- _Extrait du document_
Si toute l'énergie dispensée à promouvoir l'autocar et à organiser sa mise en exploitation sur le trafic intérieur était mise au service du transport ferroviaire, si au lieu de baisser les bras, certains retroussaient leurs manches, certaines relations aujourd'hui en quasi état de mort clinique se porteraient sans doute un peu mieux...

26 mai 2015

EPSF : vigilance sur la sécurité du réseau

Après la catastrophe de Brétigny à l'été 2013, une campagne de vérification minutieuse du réseau avait été annoncée par la SNCF pour tirer les leçons de cette dramatique défaillance de l'infrastructure ferroviaire et de sa maintenance. Au printemps 2014, une série d'enquêtes approfondies a été menée dans 9 établissements de maintenance de l'infrastructure et les conclusions de l'EPSF ne sont pas rassurantes : du manque de connaissances de terrain à la faiblesse des retours d'expérience, du turn-over important des équipes à une programmation insuffisamment organisée et fiabilisée des travaux, de référentiels de maintenance dépassés, parfois contournés à une traçabilité lacunaire de la gestion quotidienne du réseau, l'EPSF appuie là où ça fait mal.

Alors il ne faut pas en conclure que le réseau ferroviaire met en péril la sécurité des biens et personnes qu'il transporte et de ceux qui le font fonctionner, mais l'excellence en matière de sécurité ferroviaire reste encore un objectif plutôt qu'une réalité quotidienne. Selon l'expression consacrée de nombreux anciens, "il faut remettre du monde sur les voies" pour s'occuper du réseau, et surtout améliorer la transmission des savoirs et des savoir-faire dans une époque de renouvellement de la génération des babyboomers, probablement les derniers à avoir appris leur métier "à l'ancienne". L'enjeu est aussi d'introduire les nouvelles technologies qui permettront d'améliorer l'efficacité de la maintenance. La productivité n'est pas un gros mot quand la mécanisation et l'automatisation des opérations permet de réaliser plus rapidement des opérations de maintenance ou de renouvellement, surtout compte tenu de l'ampleur des travaux à effectuer pour remettre en état un réseau qui a pâti de décennies de sous-investissements.

La tache longue, onéreuse, quasi sacerdotale pour renouer avec un réseau ferroviaire de qualité capable d'accueillir un projet de service en phase avec les besoins des territoires et de leurs habitants. Cependant, certains semblent préférer jeter l'éponge et contourner l'obstacle du réseau ferroviaire en misant sur l'autocar.

- _Données extraites_
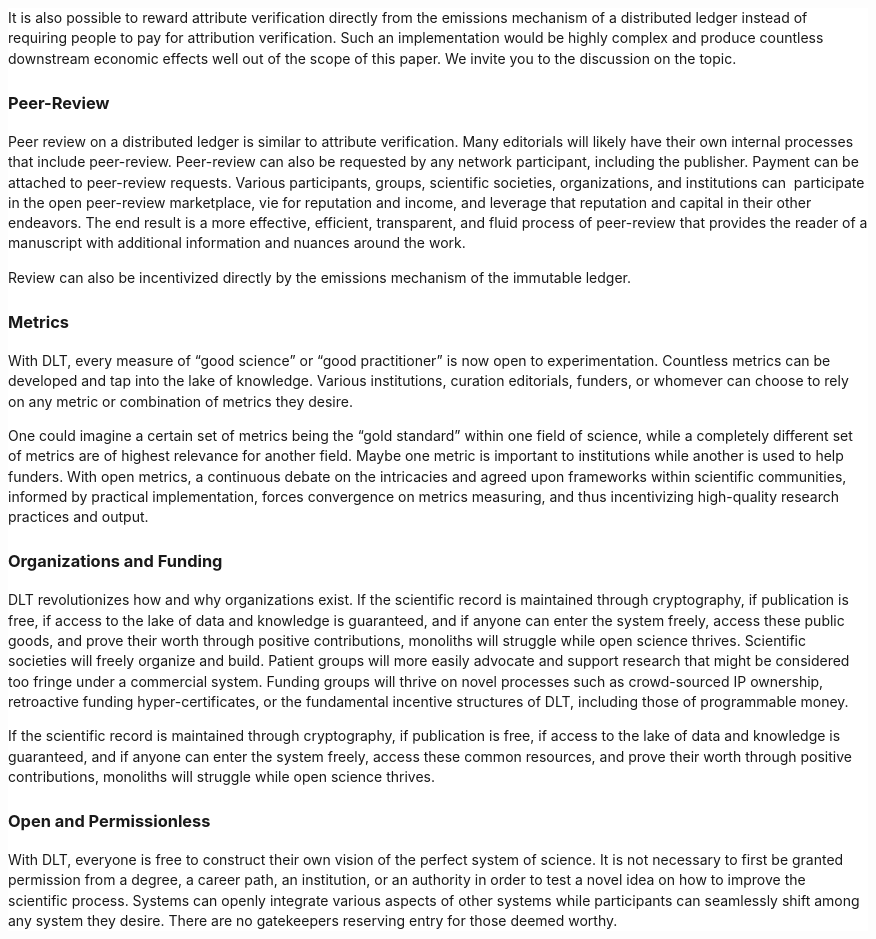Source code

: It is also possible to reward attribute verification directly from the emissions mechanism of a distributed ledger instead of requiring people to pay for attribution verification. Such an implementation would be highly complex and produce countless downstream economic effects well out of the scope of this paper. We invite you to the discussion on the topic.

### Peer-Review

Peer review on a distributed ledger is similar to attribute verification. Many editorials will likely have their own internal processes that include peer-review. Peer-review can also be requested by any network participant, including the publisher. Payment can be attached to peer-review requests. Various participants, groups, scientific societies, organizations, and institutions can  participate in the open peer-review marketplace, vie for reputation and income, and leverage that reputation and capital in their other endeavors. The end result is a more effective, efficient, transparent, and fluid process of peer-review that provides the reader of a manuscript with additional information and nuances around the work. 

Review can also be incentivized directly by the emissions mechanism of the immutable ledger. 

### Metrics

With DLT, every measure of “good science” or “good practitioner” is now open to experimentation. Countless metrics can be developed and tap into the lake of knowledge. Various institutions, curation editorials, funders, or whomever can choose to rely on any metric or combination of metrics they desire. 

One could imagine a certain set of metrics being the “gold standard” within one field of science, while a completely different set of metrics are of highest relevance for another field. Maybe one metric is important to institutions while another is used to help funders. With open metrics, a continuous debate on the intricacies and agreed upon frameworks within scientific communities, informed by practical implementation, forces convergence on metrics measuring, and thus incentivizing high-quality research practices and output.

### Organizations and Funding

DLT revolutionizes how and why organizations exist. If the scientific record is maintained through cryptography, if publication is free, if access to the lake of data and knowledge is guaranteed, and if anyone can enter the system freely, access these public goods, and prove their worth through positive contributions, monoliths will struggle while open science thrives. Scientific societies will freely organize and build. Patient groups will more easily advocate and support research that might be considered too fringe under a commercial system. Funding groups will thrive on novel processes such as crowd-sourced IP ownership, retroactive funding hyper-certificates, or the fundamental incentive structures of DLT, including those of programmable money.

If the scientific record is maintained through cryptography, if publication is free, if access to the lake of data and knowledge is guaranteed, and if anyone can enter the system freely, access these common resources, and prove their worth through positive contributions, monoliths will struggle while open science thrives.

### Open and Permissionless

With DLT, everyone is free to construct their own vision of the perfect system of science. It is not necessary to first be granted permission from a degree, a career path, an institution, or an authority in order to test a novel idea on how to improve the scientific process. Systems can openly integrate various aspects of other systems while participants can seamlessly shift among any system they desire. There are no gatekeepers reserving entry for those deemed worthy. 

...

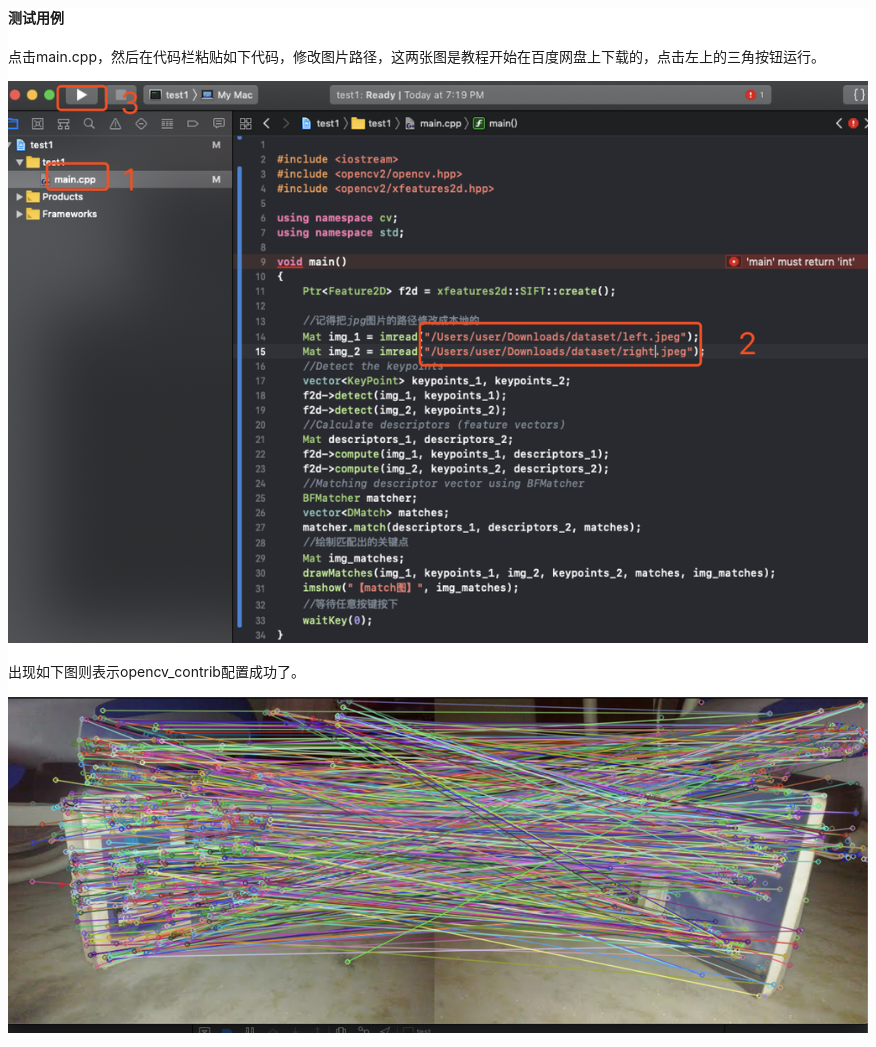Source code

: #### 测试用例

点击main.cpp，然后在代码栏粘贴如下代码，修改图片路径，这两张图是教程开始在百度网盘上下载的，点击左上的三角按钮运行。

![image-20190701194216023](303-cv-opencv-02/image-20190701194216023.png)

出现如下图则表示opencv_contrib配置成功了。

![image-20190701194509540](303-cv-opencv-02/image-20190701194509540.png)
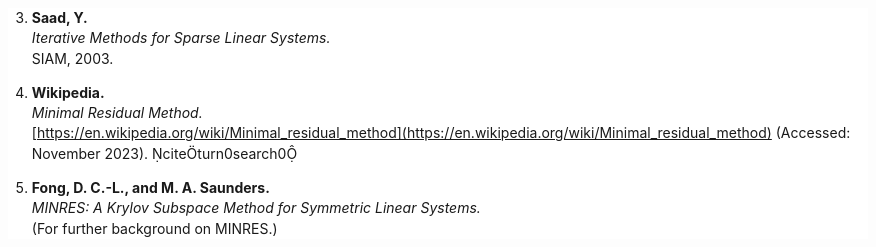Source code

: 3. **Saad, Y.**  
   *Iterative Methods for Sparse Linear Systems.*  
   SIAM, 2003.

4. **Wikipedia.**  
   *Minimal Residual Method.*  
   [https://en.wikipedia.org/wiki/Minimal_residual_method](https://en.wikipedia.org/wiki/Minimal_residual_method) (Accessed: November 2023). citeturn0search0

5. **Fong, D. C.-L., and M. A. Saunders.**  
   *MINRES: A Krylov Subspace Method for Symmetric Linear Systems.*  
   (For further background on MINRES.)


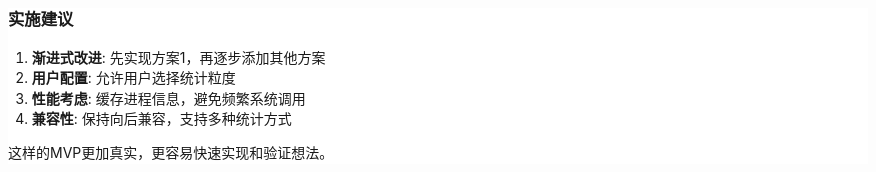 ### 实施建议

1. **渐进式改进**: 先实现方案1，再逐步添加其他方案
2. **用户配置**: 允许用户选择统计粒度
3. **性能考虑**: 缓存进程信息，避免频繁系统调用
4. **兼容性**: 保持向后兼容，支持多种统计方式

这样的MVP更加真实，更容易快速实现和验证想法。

- _Problèmes à résoudre_
(a) Répondez à ces questions sur l'extrait consacré à la sécurité du réseau ferroviaire :
(i) Dans combien d'établissements de maintenance de l'infrastructure les enquêtes du printemps 2014 ont-elles été menées ?
(ii) D'après l'expression consacrée de nombreux anciens, que faut-il remettre sur les voies ?
(iii) Sur quoi certains misent-ils pour contourner l'obstacle du réseau ferroviaire ?
(b) Prolongez l'extrait consacré à la sécurité du réseau ferroviaire à partir de sa dernière phrase, dans le même ton.

- _Réponses attendues_
(a)
(i) Dans 9 établissements.
(ii) Du monde : « il faut remettre du monde sur les voies ».
(iii) Sur l'autocar.

(b)
26 mai 2015

ARAF - Gares et Connexions : suite

Après avoir donné raison au STIF, l'ARAF confirme sa position sur la rémunération du capital de Gares et Connexions avec la requête déposée par la Région des Pays de la Loire. Elle demande de diminuer le taux à une valeur comprise entre 5,5 et 6,9%, contre 9,2% actuellement : c'est un peu couper la poire en deux puisque les calculs de la Région aboutissait à un taux de 3,5%. Cependant, l'ARAF demande non seulement de modifier le taux, mais de l'appliquer de façon rétroactive : 11 M€ sont en jeu pour la Région. Il est probable que d'autres Régions engageront la même procédure, et que, comme pour le STIF, la SNCF fera appel de la décision de l'ARAF.

Cependant, le taux élevé permet, selon Gares et Connexions, d'obtenir une part d'investissement élevée du groupe SNCF sur les projets, alors qu'une baisse de ce taux transfèrerait mécaniquement le manque à gagner sur la part à chaque des collectivités. Autre question, la mécanique actuelle semble aboutir à une relative péréquation en fonction de la densité des investissements par Région et il n'est pas certain que toutes les Régions bénéficient d'un équilibre entre la rémunération du capital demandée par Gares et Connexions et le niveau de contribution de cette branche de la SNCF aux projets d'aménagement des gares.

26 mai 2015

L'électrification est-elle toujours justifiée ?

Cela fait toujours partie des annonces aux effets généralement très valorisés : l'électrification d'une ligne de chemin de fer est associée à des symboles de vitesse, de performances, de confort, de service et, un peu quand même, d'écologie. Surtout, c'est le précieux sésame pour obtenir une desserte TGV. Or avec la crise financière du système ferroviaire d'une part et la destabilisation du modèle économique du TGV, l'électrification ressemble de plus en plus à un argument électoral et moins à un besoin technique avéré, d'autant plus avec l'arrivée des matériels roulants bimodes, s'affranchissant de la contrainte du relais traction.

Le nouveau dossier de Transport Rail pose la question de la poursuite des projets d'électrification et propose une analyse des besoins sur le réseau français. A vos commentaires !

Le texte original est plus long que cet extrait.